Investigation of modified ATLAS pixel implantations after irradiation with neutrons

TL;DR

This paper evaluates modified ATLAS pixel sensor designs after neutron irradiation, demonstrating comparable or improved charge collection and efficiency with slight increases in leakage current, relevant for detector upgrades.

Contribution

It introduces new pixel implant designs for ATLAS sensors and assesses their performance post-irradiation, showing potential improvements over standard designs.

Findings

Modified designs perform similarly or better than standard in charge collection.

Modified sensors maintain high hit efficiency after irradiation.

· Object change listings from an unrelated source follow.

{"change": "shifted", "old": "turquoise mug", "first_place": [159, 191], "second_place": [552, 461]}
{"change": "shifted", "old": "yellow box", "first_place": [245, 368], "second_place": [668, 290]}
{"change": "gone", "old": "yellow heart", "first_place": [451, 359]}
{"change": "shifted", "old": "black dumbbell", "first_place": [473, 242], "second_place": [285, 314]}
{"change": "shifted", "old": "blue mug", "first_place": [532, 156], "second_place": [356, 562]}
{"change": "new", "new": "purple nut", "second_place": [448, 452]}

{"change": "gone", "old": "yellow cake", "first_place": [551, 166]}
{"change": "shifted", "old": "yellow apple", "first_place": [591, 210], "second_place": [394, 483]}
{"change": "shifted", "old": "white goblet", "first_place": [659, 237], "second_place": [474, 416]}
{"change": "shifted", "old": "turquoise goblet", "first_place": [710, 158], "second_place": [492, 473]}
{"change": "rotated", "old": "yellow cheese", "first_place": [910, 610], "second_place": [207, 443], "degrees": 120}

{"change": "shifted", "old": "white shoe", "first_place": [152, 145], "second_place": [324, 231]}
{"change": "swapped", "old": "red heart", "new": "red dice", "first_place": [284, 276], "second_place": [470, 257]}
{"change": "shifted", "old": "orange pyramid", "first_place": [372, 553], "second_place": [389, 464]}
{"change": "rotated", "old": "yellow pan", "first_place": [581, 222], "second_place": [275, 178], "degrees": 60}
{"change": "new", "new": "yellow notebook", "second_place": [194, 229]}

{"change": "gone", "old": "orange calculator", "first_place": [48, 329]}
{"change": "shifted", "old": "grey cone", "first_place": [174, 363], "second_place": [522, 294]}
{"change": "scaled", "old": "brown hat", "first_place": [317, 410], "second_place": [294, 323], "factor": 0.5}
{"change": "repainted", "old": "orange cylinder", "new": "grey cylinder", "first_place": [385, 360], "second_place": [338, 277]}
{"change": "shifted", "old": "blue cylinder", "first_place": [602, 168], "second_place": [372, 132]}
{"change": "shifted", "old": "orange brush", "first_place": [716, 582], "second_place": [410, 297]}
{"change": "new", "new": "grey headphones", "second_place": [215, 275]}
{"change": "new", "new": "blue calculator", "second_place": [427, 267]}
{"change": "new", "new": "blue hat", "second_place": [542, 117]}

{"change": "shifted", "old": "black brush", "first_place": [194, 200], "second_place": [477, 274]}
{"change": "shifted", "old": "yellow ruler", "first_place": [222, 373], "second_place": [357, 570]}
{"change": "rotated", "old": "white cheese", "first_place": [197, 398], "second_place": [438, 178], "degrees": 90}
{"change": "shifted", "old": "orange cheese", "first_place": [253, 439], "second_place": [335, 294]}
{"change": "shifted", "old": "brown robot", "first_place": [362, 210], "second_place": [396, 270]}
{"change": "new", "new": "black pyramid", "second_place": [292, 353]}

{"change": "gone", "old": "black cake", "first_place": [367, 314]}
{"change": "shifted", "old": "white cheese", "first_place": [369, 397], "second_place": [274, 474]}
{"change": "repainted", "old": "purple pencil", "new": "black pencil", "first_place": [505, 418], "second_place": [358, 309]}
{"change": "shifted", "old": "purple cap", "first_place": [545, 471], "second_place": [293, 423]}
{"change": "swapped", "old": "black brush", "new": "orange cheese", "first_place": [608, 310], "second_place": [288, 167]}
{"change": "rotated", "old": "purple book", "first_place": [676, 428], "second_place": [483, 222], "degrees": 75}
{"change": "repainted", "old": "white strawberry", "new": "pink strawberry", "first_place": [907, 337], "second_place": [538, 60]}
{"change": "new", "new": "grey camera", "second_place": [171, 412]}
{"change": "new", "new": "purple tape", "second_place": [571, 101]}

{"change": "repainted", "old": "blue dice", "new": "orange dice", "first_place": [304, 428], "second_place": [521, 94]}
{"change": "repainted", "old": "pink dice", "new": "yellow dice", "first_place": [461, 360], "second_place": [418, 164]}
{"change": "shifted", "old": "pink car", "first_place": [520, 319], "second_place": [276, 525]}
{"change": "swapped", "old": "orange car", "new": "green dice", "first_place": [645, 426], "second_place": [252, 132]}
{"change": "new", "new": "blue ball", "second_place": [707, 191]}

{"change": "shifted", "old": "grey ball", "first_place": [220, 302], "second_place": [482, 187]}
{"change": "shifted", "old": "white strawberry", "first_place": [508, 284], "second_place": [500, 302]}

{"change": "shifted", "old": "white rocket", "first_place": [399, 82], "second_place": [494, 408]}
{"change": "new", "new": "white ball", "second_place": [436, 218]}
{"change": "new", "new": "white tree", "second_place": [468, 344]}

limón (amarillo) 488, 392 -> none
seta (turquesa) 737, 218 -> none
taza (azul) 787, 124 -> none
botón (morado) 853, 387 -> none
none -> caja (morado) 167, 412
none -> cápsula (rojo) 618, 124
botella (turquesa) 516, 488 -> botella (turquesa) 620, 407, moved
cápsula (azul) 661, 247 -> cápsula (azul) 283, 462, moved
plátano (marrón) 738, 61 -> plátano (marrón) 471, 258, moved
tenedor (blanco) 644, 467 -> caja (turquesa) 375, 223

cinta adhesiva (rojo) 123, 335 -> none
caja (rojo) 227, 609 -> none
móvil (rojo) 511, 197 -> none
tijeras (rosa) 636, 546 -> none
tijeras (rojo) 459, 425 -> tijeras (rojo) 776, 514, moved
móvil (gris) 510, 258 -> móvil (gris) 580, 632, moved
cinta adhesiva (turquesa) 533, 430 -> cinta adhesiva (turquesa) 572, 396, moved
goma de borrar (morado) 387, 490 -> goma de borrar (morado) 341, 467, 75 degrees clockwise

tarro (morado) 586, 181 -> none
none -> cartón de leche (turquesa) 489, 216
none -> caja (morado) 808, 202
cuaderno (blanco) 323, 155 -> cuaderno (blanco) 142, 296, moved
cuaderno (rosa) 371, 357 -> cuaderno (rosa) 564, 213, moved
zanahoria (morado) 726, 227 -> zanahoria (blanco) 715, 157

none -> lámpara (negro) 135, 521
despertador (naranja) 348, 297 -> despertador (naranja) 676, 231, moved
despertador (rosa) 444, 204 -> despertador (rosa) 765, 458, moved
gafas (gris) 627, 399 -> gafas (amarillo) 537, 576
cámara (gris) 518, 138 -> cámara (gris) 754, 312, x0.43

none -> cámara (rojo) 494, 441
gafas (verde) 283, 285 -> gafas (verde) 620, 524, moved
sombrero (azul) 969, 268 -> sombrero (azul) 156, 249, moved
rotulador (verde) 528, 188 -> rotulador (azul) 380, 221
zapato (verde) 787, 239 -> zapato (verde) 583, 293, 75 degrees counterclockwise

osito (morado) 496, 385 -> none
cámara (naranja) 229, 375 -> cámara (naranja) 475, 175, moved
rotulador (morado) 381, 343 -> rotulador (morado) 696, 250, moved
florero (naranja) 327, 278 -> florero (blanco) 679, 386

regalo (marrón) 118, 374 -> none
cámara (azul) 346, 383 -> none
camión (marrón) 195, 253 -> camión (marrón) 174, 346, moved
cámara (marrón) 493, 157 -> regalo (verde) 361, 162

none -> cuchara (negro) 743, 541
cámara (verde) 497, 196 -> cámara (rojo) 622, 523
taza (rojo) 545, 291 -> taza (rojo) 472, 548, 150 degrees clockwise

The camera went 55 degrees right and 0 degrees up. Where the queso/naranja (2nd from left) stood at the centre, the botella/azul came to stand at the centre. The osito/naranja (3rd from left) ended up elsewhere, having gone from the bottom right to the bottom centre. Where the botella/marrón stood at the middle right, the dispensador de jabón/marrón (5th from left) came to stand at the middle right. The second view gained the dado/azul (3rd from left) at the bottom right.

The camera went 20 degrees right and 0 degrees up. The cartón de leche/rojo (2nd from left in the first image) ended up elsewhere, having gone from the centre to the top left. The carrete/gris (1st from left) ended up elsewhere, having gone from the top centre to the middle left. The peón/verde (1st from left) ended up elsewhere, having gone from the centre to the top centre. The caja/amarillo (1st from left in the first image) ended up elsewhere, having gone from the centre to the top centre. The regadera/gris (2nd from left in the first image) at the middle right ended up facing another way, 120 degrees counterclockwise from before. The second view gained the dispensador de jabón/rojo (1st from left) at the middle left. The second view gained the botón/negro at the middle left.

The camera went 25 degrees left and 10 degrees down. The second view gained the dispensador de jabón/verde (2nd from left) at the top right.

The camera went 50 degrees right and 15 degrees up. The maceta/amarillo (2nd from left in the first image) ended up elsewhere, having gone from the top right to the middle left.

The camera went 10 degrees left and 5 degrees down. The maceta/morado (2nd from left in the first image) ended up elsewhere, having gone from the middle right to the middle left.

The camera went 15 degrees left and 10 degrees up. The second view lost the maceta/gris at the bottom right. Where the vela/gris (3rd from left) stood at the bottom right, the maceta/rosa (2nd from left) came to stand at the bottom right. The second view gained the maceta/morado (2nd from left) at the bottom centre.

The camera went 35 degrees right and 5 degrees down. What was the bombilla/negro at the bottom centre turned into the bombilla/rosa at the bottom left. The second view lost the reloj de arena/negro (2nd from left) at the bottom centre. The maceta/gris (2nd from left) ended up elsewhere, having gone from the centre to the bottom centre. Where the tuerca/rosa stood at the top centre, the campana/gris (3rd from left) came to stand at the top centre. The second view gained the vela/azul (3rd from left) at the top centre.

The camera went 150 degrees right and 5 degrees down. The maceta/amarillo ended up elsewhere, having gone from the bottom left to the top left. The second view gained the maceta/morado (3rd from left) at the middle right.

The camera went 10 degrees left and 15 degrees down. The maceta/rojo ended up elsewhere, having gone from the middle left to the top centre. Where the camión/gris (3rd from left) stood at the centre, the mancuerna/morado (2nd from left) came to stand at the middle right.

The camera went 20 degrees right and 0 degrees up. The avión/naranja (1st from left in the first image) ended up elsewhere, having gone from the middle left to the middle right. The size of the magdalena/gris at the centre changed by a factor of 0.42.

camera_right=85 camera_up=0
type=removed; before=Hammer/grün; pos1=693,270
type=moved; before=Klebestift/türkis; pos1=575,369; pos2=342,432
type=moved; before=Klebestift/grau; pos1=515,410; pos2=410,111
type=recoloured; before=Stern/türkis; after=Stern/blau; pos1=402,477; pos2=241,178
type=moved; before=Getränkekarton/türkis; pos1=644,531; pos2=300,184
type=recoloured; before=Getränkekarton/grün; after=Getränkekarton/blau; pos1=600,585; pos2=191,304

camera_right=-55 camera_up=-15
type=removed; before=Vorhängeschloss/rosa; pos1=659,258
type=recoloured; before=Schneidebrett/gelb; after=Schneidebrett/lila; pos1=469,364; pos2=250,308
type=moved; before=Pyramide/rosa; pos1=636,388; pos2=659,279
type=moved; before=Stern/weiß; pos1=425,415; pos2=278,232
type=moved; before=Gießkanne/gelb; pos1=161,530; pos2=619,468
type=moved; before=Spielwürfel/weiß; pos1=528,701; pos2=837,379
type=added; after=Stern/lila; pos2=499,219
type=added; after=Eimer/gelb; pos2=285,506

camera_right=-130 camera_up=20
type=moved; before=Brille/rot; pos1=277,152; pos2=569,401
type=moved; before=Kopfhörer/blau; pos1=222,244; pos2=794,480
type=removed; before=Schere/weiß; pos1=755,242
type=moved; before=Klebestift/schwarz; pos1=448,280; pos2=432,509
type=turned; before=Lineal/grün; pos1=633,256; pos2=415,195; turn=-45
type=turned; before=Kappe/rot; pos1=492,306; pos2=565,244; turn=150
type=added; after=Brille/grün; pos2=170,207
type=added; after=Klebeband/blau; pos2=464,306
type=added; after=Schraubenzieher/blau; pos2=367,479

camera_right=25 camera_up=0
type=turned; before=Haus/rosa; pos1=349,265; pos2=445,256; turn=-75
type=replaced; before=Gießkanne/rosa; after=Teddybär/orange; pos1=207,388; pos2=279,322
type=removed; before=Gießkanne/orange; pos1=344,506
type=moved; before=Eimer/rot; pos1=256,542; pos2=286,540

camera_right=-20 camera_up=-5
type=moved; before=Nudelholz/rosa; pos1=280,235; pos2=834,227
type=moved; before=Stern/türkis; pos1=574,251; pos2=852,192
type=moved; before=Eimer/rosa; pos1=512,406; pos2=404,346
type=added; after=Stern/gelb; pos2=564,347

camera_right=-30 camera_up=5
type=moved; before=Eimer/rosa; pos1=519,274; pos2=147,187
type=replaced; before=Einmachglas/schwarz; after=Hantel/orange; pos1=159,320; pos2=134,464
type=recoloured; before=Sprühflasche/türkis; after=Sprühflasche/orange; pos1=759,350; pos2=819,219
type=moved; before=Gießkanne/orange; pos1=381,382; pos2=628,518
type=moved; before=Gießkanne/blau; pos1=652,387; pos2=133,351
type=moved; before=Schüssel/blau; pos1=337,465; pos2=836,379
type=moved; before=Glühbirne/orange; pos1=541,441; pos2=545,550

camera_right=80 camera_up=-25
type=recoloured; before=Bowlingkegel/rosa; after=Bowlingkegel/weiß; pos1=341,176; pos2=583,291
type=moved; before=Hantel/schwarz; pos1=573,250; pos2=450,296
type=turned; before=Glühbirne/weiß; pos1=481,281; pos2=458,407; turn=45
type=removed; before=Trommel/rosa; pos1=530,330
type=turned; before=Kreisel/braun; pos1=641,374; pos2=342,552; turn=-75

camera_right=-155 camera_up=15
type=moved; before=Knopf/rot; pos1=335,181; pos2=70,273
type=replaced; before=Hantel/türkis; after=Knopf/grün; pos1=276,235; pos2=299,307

Slight increase in leakage current observed in new designs.

Abstract

The innermost part of the tracking detector of the ATLAS experiment consists mainly of planar n$^+$-in-n silicon pixel sensors. During the phase-0 upgrade, the Insertable B-Layer (IBL) was installed closest to the beam pipe. Its pixels are arranged with a pitch of $250\,\mu$m$\,\times\,50\,\mu$m with a rectangular shaped n$^+$ implantation. Based on this design modified pixel designs have been developed in Dortmund. Six of these new pixel designs are arranged in structures of ten columns and were placed beside structures with the standard design on one sensor. Because of a special guard ring design, each structure can be powered and investigated separately. Several of these sensors were bump bonded to FE-I4 read-out chips. One of these modules was irradiated with reactor neutrons up to a fluence of $5 \times 10^{15} \, n_{\text{eq}}\text{cm}^{-2}$. This contribution presents important sensor characteristics, charge collection determined with radioactive sources and hit efficiency measurements, performed in laboratory and test beam, of this irradiated device. It is shown that the new modified designs perform similar or better than the IBL standard design in terms of charge collection and tracking efficiency, at the cost of a slightly increased leakage current.